The problem → Return each line of the data that follows exactly as it reads.

Source records →

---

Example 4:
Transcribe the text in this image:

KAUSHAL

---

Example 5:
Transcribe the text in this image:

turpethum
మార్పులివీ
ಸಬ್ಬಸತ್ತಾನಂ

Reply →
---

Example 4:
Transcribe the text in this image:

KAUSHAL

---

Example 5:
Transcribe the text in this image:

turpethum
మార్పులివీ
ಸಬ್ಬಸತ್ತಾನಂ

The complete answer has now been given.